The devotional items from the cinema cosmos around James Bond end up under the hammer with great regularity. This also applies to the legendary bikini with the hunting knife on the belt. In February 2001 it turned up at auction at Christie’s in London and sold for around £42,000. In November 2020, when the bikini was to be auctioned off at an auction house in Los Angeles, no buyer was found.
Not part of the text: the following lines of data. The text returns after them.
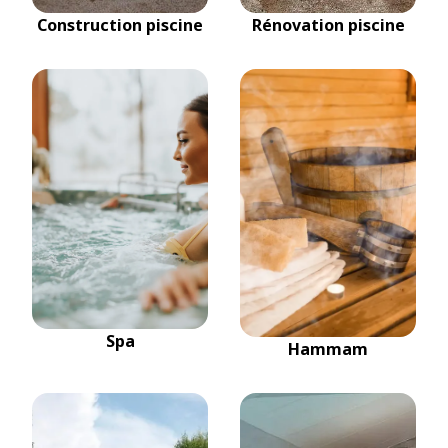
Construction piscine
Rénovation piscine
Spa
Hammam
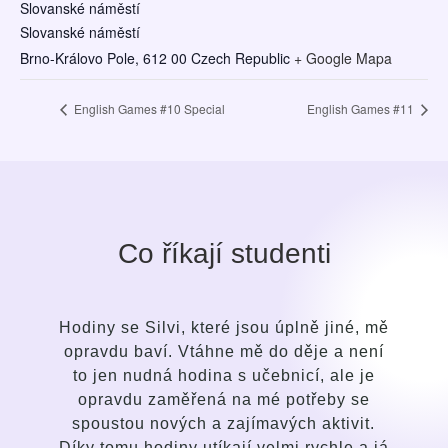
Slovanské náměstí
Slovanské náměstí
Brno-Královo Pole
,
612 00
Czech Republic
+ Google Mapa
English Games #10 Special
English Games #11
Co říkají studenti
jsou úplně jiné, mě
Po krátké době jsem pochopila
mě do děje a není
přístupu průvodce i ve způs
 učebnicí, ale je
oproti svým dřívějším snahám
a mé potřeby se
se naučit anglický jazyk. Silvi
jímavých aktivit.
jemná, laskavá, intuitivní 
í velmi rychle a já
talentem vycítit potřeby stu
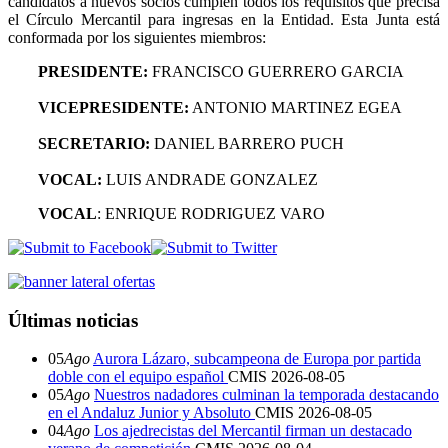
candidatos a nuevos socios cumplen todos los requisitos que precisa
el Círculo Mercantil para ingresas en la Entidad. Esta Junta está
conformada por los siguientes miembros:
PRESIDENTE:
FRANCISCO GUERRERO GARCIA
VICEPRESIDENTE:
ANTONIO MARTINEZ EGEA
SECRETARIO:
DANIEL BARRERO PUCH
VOCAL:
LUIS ANDRADE GONZALEZ
VOCAL
: ENRIQUE RODRIGUEZ VARO
Últimas noticias
05
Ago
Aurora Lázaro, subcampeona de Europa por partida
doble con el equipo español
CMIS
2026-08-05
05
Ago
Nuestros nadadores culminan la temporada destacando
en el Andaluz Junior y Absoluto
CMIS
2026-08-05
04
Ago
Los ajedrecistas del Mercantil firman un destacado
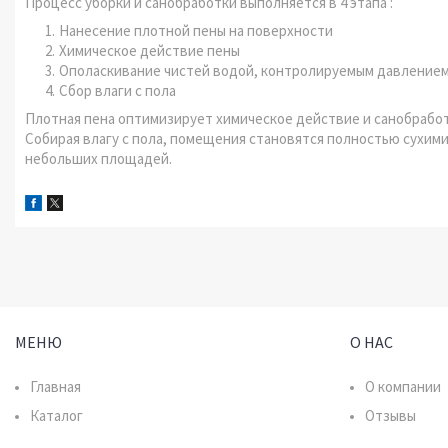
Процесс уборки и санобработки выполняется в 4 этапа :
Нанесение плотной пены на поверхности
Химическое действие пены
Ополаскивание чистей водой, контролируемым давление
Сбор влаги с пола
Плотная пена оптимизирует химическое действие и санобрабо
Собирая влагу с пола, помещения становятся полностью сухим
небольших площадей.
МЕНЮ
О НАС
Главная
О компании
Каталог
Отзывы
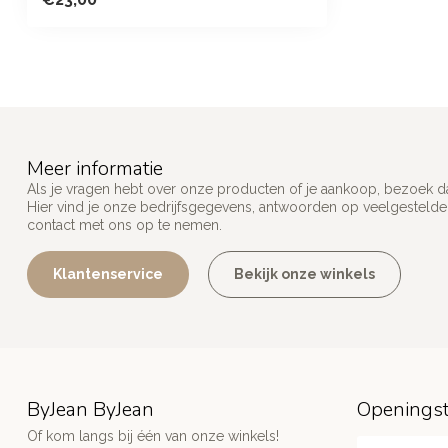
Meer informatie
Als je vragen hebt over onze producten of je aankoop, bezoek d
Hier vind je onze bedrijfsgegevens, antwoorden op veelgesteld
contact met ons op te nemen.
Klantenservice
Bekijk onze winkels
ByJean ByJean
Openingst
Of kom langs bij één van onze winkels!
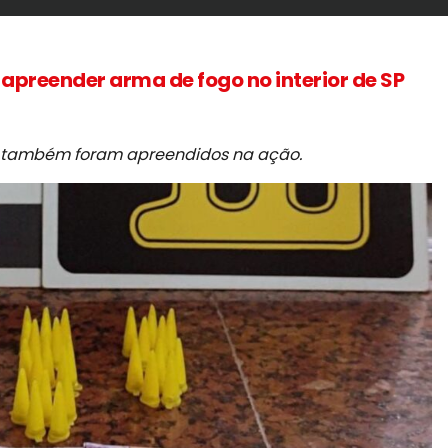
 apreender arma de fogo no interior de SP
co também foram apreendidos na ação.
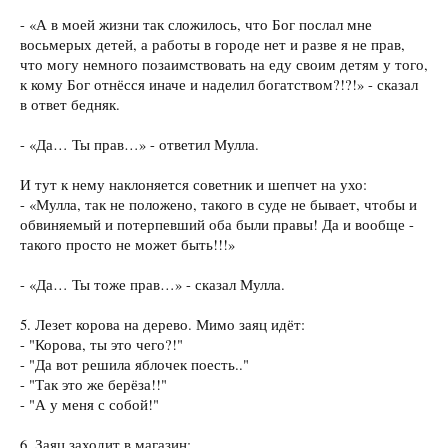
- «А в моей жизни так сложилось, что Бог послал мне
восьмерых детей, а работы в городе нет и разве я не прав,
что могу немного позаимствовать на еду своим детям у того,
к кому Бог отнёсся иначе и наделил богатством?!?!» - сказал
в ответ бедняк.
- «Да… Ты прав…» - ответил Мулла.
И тут к нему наклоняется советник и шепчет на ухо:
- «Мулла, так не положено, такого в суде не бывает, чтобы и
обвиняемый и потерпевший оба были правы! Да и вообще -
такого просто не может быть!!!»
- «Да… Ты тоже прав…» - сказал Мулла.
5. Лезет корова на дерево. Мимо заяц идёт:
- "Корова, ты это чего?!"
- "Да вот решила яблочек поесть.."
- "Так это же берёза!!"
- "А у меня с собой!"
6. Заяц заходит в магазин:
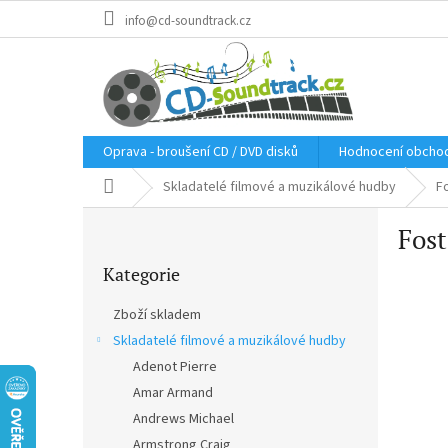
Přejít
info@cd-soundtrack.cz
na
obsah
Oprava - broušení CD / DVD disků
Hodnocení obcho
Domů
Skladatelé filmové a muzikálové hudby
F
P
Fost
o
Přeskočit
s
Kategorie
kategorie
t
r
Zboží skladem
a
Skladatelé filmové a muzikálové hudby
n
Adenot Pierre
n
í
Amar Armand
p
Andrews Michael
a
Armstrong Craig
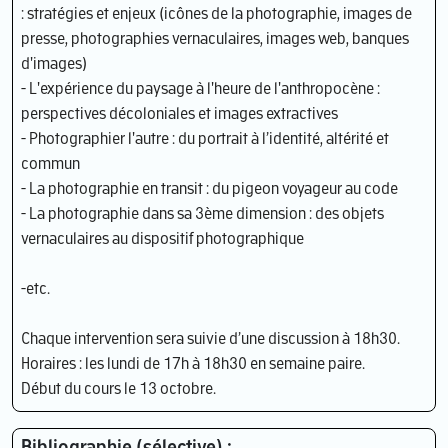
: stratégies et enjeux (icônes de la photographie, images de
presse, photographies vernaculaires, images web, banques
d'images)
- L'expérience du paysage à l'heure de l'anthropocène :
perspectives décoloniales et images extractives
- Photographier l'autre : du portrait à l’identité, altérité et
commun
- La photographie en transit : du pigeon voyageur au code
- La photographie dans sa 3ème dimension : des objets
vernaculaires au dispositif photographique
-etc.
Chaque intervention sera suivie d’une discussion à 18h30.
Horaires : les lundi de 17h à 18h30 en semaine paire.
Début du cours le 13 octobre.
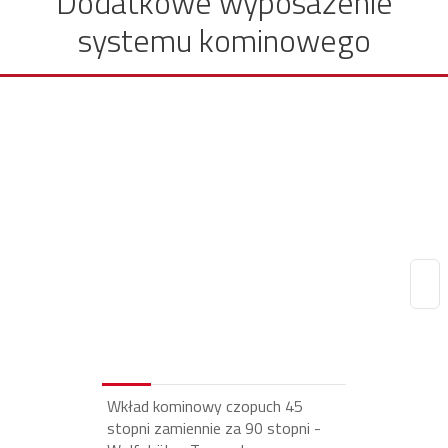
Dodatkowe wyposażenie
systemu kominowego
Wkład kominowy czopuch 45
stopni zamiennie za 90 stopni -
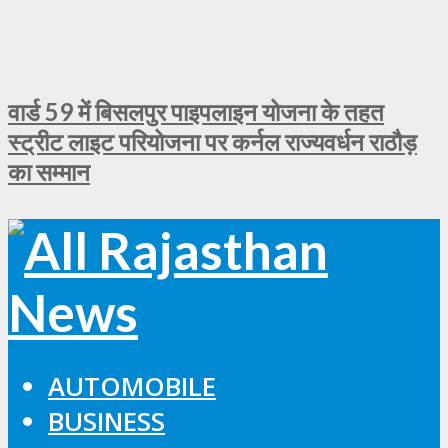
वार्ड 59 में बिसलपुर पाइपलाइन योजना के तहत
स्ट्रीट लाइट परियोजना पर कर्नल राज्यवर्धन राठौड़
का सम्मान
AUTOMOBILE
BUSINESS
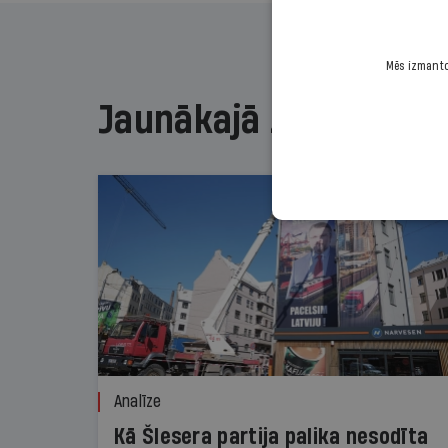
Mēs izmantoj
Jaunākajā žurnālā
Analīze
Kā Šlesera partija palika nesodīta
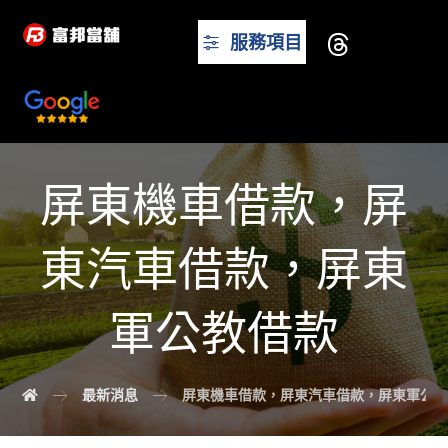
服務項目
屏東機車借款，屏
東汽車借款，屏東
軍公教借款
最新消息
屏東機車借款，屏東汽車借款，屏東軍公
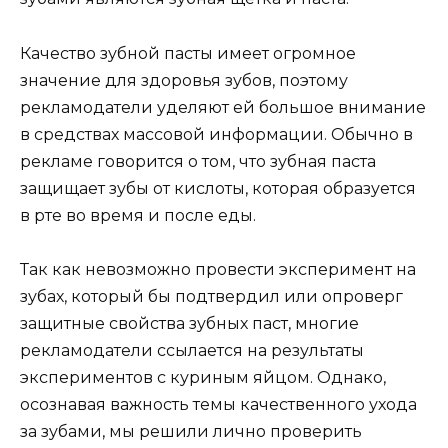
Качество зубной пасты имеет огромное
значение для здоровья зубов, поэтому
рекламодатели уделяют ей большое внимание
в средствах массовой информации. Обычно в
рекламе говорится о том, что зубная паста
защищает зубы от кислоты, которая образуется
в рте во время и после еды.
Так как невозможно провести эксперимент на
зубах, который бы подтвердил или опроверг
защитные свойства зубных паст, многие
рекламодатели ссылается на результаты
экспериментов с куриным яйцом. Однако,
осознавая важность темы качественного ухода
за зубами, мы решили лично проверить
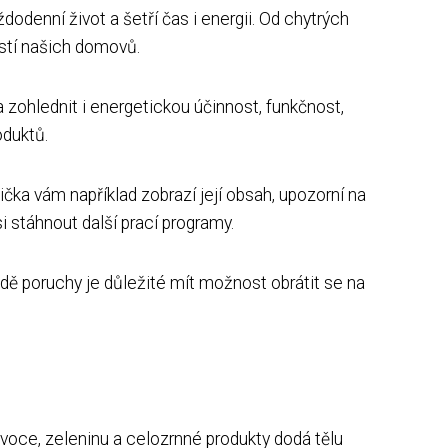
denní život a šetří čas i energii. Od chytrých
ástí našich domovů.
a zohlednit i energetickou účinnost, funkčnost,
oduktů.
ička vám například zobrazí její obsah, upozorní na
i stáhnout další prací programy.
adě poruchy je důležité mít možnost obrátit se na
ovoce, zeleninu a celozrnné produkty dodá tělu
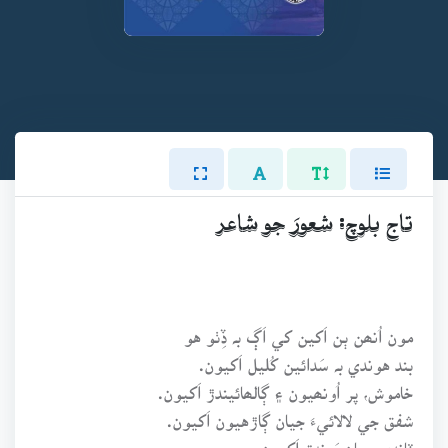
تاج بلوچ: شعورَ جو شاعر
مون اُنھن ٻن اَکين کي اَڳ بہ ڏِٺو هو
بند هوندي بہ سَدائين کُليل اَکيون.
خاموش، پر اُونھيون ۽ ڳالھائيندڙ اَکيون.
شفق جي لالائيءَ جيان ڳاڙهيون اَکيون.
ٽانڊي جيان ٻَرندڙ اَکيون.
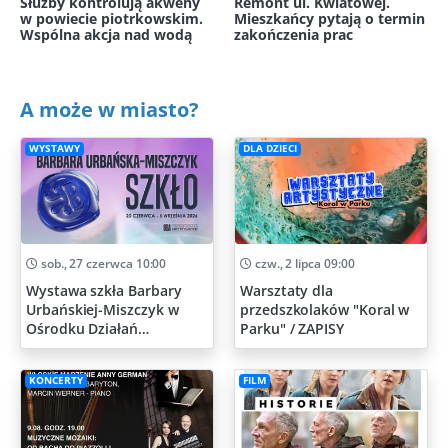
Służby kontrolują akweny
Remont ul. Kwiatowej.
w powiecie piotrkowskim.
Mieszkańcy pytają o termin
Wspólna akcja nad wodą
zakończenia prac
A może w miasto?
WYSTAWY
DLA DZIECI
sob., 27 czerwca 10:00
czw., 2 lipca 09:00
Wystawa szkła Barbary
Warsztaty dla
Urbańskiej-Miszczyk w
przedszkolaków "Koral w
Ośrodku Działań
Parku" / ZAPISY
Artystycznych
KONCERTY
FILM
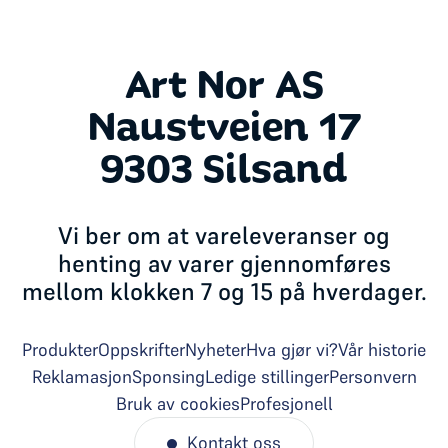
Art Nor AS
Naustveien 17
9303 Silsand
Vi ber om at vareleveranser og
henting av varer gjennomføres
mellom klokken 7 og 15 på hverdager.
Produkter
Oppskrifter
Nyheter
Hva gjør vi?
Vår historie
Reklamasjon
Sponsing
Ledige stillinger
Personvern
Bruk av cookies
Profesjonell
Kontakt oss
Perhaps $300,000 estimate was just too much money for a two-piece that, while it helped Swiss actress Ursula Andress to become world-famous, is just a two-piece with a slightly dated fit without the Andress. Not even the Regensburg motorway service station operator Alexander Ruscheinsky wanted to bid on it at the time. He also runs a “Bikini Art Museum” in Bad Rappenau, where you can see swimwear by Marilyn Monroe and Brigitte Bardot.
Burned lots
Bond’s gun sold for £120,000 at Sotheby’s in 2012. It wasn’t even the traditional Walther PPK service pistol that 007 carries from the first film (for which he has to give up his beloved Beretta), but a Walther LP 53. It’s only an air pistol and for someone with a license to kill, totally useless, but has such a stately barrel that she simply did better in the iconic photos – Sean Connery in a tuxedo, gun held up by his head or with his arms folded across his chest.
But back to Honey Ryder’s film costume. Auction lots that are overpriced and then returned unsold are considered “burned”. So it might be a while before the bikini from “Dr. No” goes public again. In any case, it is not to be found in the offer of “James Bond on Bond Street” at Sotheby’s (29 August to 8 September). The auction is celebrating the 60th anniversary of the first feature film in the successful series, directed by Terence Young.
But: In the auction of “extraordinary first editions of Fleming books, rare original film posters, photographs, watches, whiskey and more” there is also a small photo. It shows Ursula Andress caressing a snail shell in all her sunlit bikini splendor. The 12.7 x 10 centimeter slide was taken during filming on the set in Jamaica and probably served as a press photo for media reporting. According to the experts at the auction house, such color slides are particularly sensitive and therefore rare. It is being called up at an estimate of £800-1200, framed in a bespoke LED lightbox and can then be used as a night light for dreamers, for example. “Underneath the moonlit sky me honey and I can sit hand in hand / underneath the moonlit sky me honey and I can make fairyland.”